Upon unloading the freighter sailed out for Puget Sound to load for another European trip but developed engine troubles and had to change her course for San Francisco. The ship eventually became nearly disabled about 250 miles from Cape Blanco but managed to limp into port on her own for repairs on 19 February 1920. After finalizing repairs, the ship departed San Francisco for Portland on March 11 loaded with European cargo transferred from her sister ship SS Eelbeck. Two days later she ran into a fifty-mile an hour gale almost in exact same position off Cape Blanco as last time.
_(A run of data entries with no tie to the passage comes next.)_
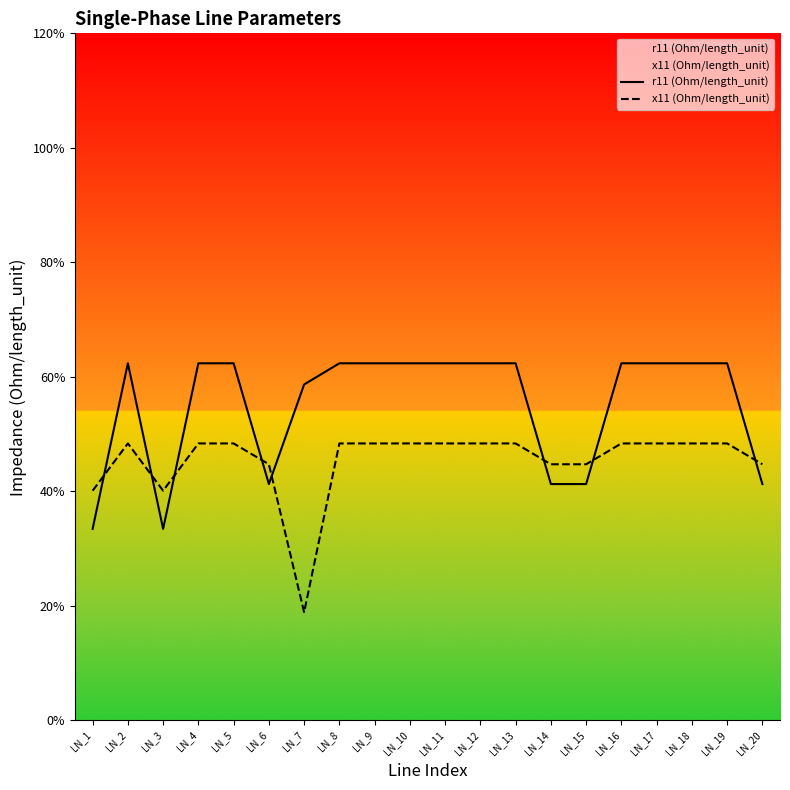

How many x11 (Ohm/length_unit) values are between 0 and 1?

20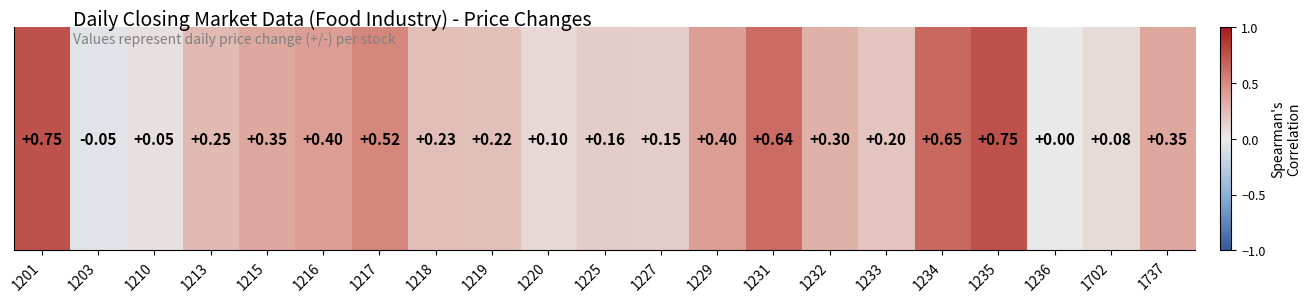

The value at 1220 is 0.1. True or false?

True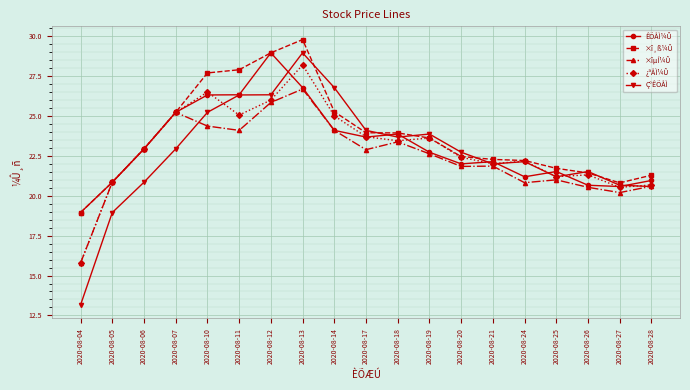

What is the value of the ×î¸ß¼Û point at the 13th from the left?

22.5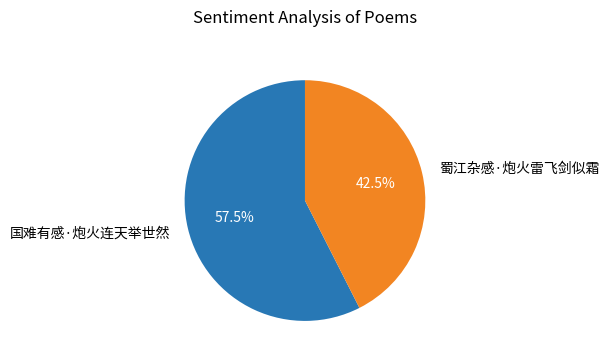

Which slice represents more than half of the pie?

国难有感·炮火连天举世然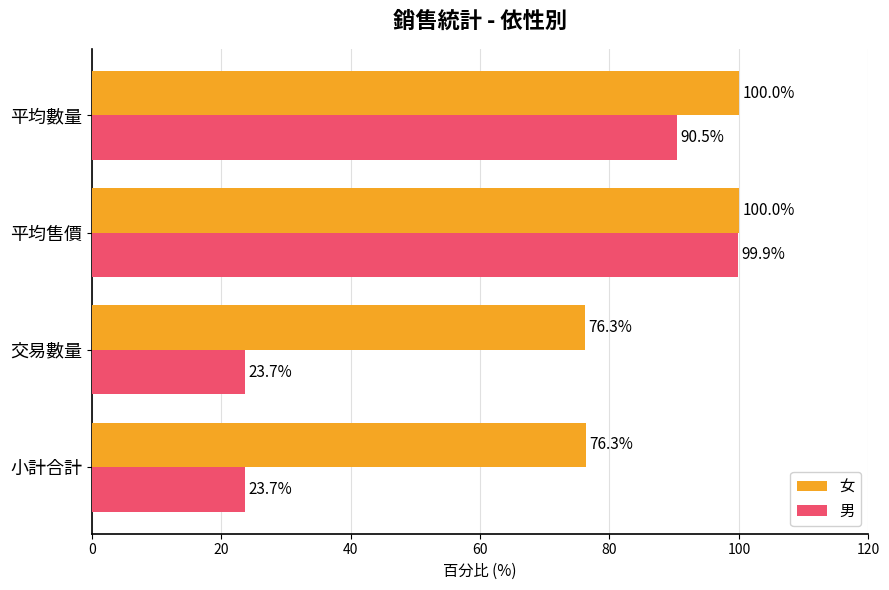

At which category is the sum across all series the highest?

平均售價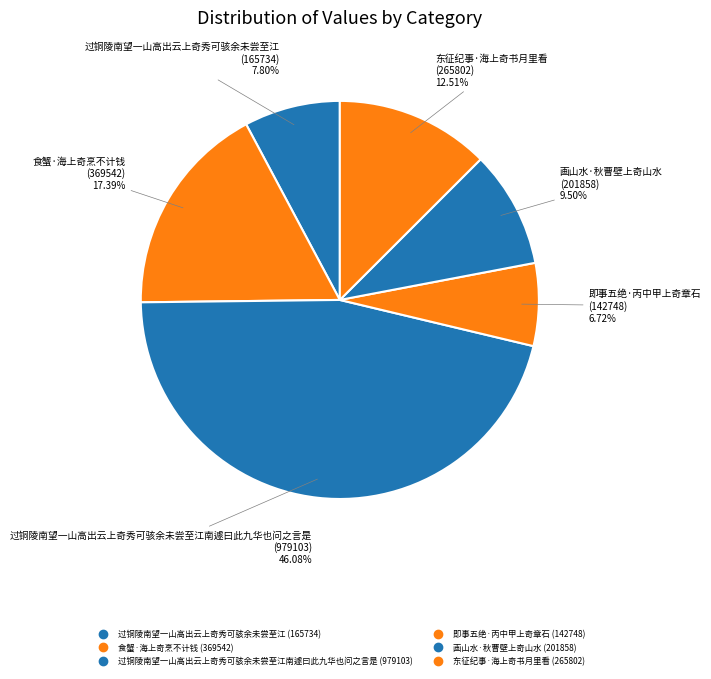

Does any single category account for the majority?

No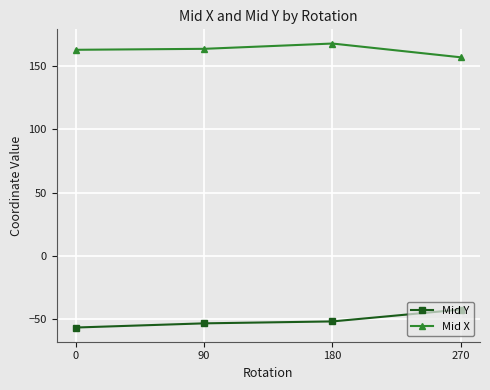

Does the chart have visible grid lines?

Yes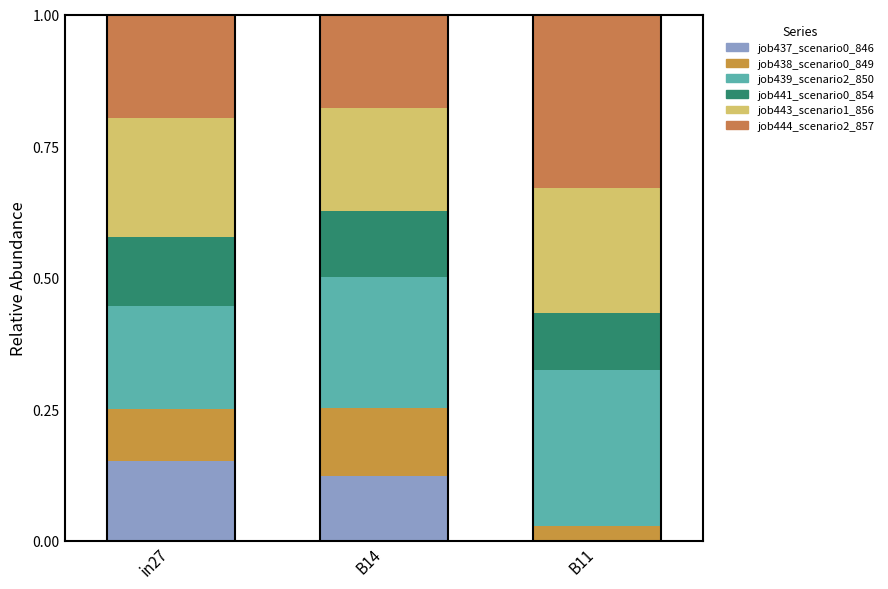

What is the total value across all series at B11?

1.0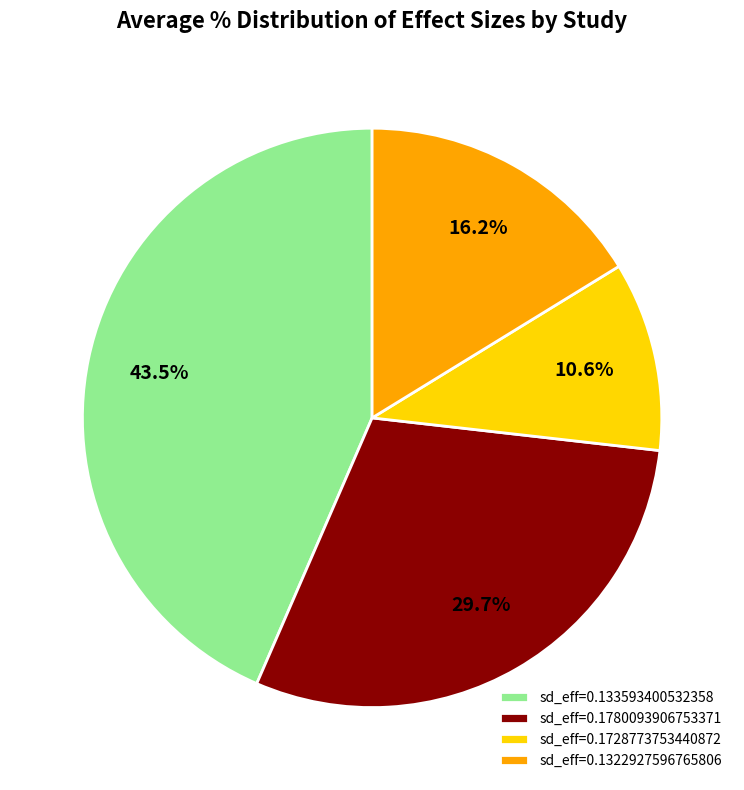

Is there a majority slice in this chart?

No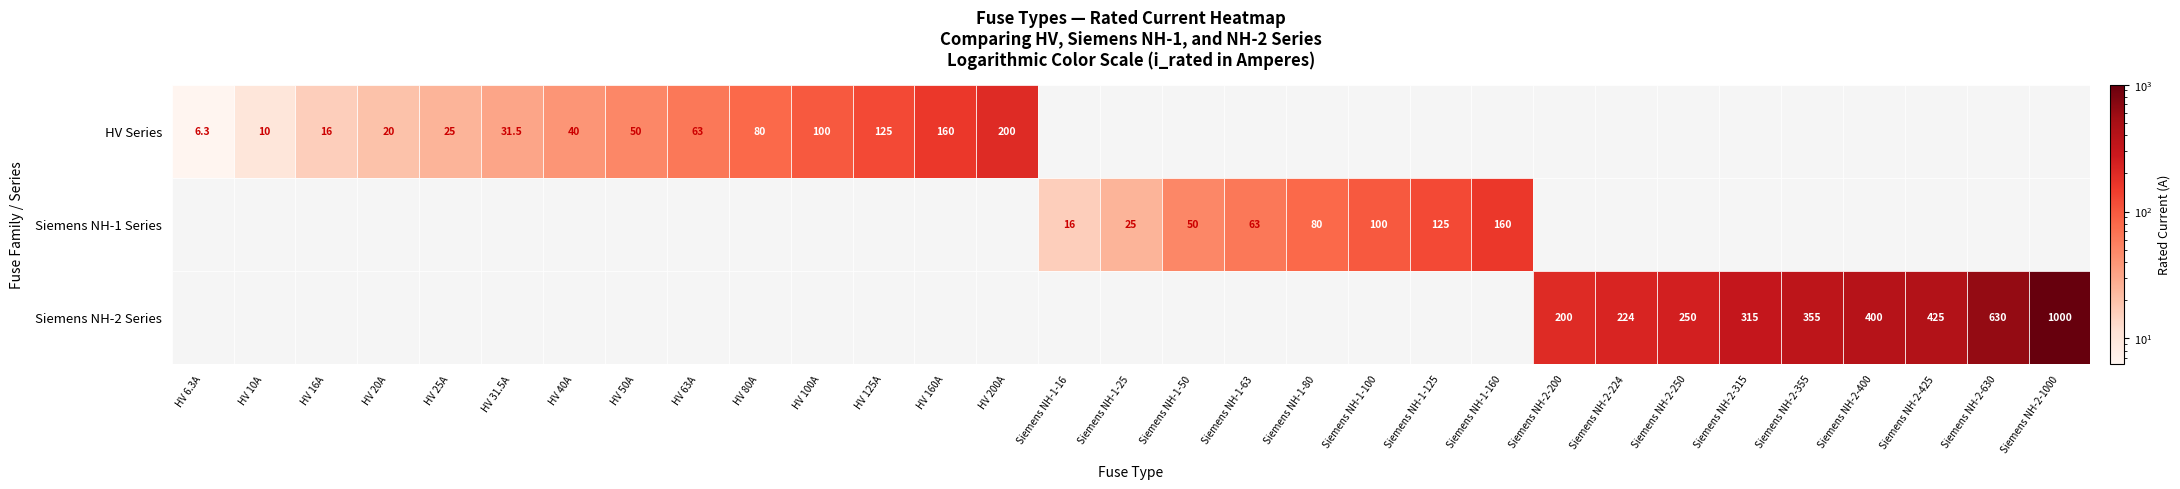

What is the difference between the values at 3 and 4?

5.0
The vessel's engines again became disabled around 01:00 on March 13 and she drifted helplessly towards the shore for seven hours while her engineers were hard at work trying to fix the problems, while another steamer, SS President, was standing by ready to render assistance. Cansumset then proceeded to Portland and Seattle where she discharged her cargo and took on board approximately 1,700,000 feet of lumber destined for Balboa, Liverpool and Le Havre and about 700 tons of general merchandise. She then continued on to San Francisco, where she loaded 200,000 more feet of lumber for Havana and 300 more tons of miscellaneous cargo. After departing San Francisco, the vessel again started experiencing problems with her engines on April 1 while near Santa Cruz Island, and had to be put into San Pedro. She spent nearly three weeks there undergoing repairs to her turbines and eventually departed for her destinations on April 24. However, when about 1,900 miles south of San Pedro her turbines again broke down and she had to be towed by another USSB steamer SS Eastern Glade reaching Balboa on May 12 where she unloaded the bulk of her cargo of lumber.

Cansumset then spent more than a month undergoing repairs at Balboa which included complete replacement of her turbine with a brand new one sent from New York. She eventually sailed out in mid-June reaching Havana without any problems on June 21. However, because of a strike by Cuban workers the ship remained tied up in port for the next two months and her European cargo had to be transshipped via other vessels. She finally loaded up a cargo of sugar and sailed for New York reaching it on August 23. Once there, Williams, Dimond & Co. formally returned the vessel to the USSB as a failure due to their belief the ship would not be able to cover a great distance without experiencing yet another breakdown. In August 1920 USSB reallocated Cansumset to the Luckenbach Line to serve on the East Coast to Rotterdam route, however, these sailing never materialized and the freighter soon was sent to New London to be laid up on October 7.

From New London Cansumset was subsequently relocated with thirty five other ships to a resting ground off Prall's Island. In March 1921 an investigation by journalists exposed gross incompetence on the part of EFC in handling these laid up vessels. Due to close proximity of Grasselli Chemical Works the waters around the island were heavily polluted with acids resulting in fast corrosion of hulls and propellers of the ships. Ships were huddled together constantly hitting and grinding against each other resulting in damage to their hulls and superstructures. Cansumset was reported to be in dangerous condition and appeared to be strained amidships.

The vessel was eventually sold for breaking together with fifty nine other vessels in late 1930 to the Union Shipbuilding Company of Baltimore for 16,160.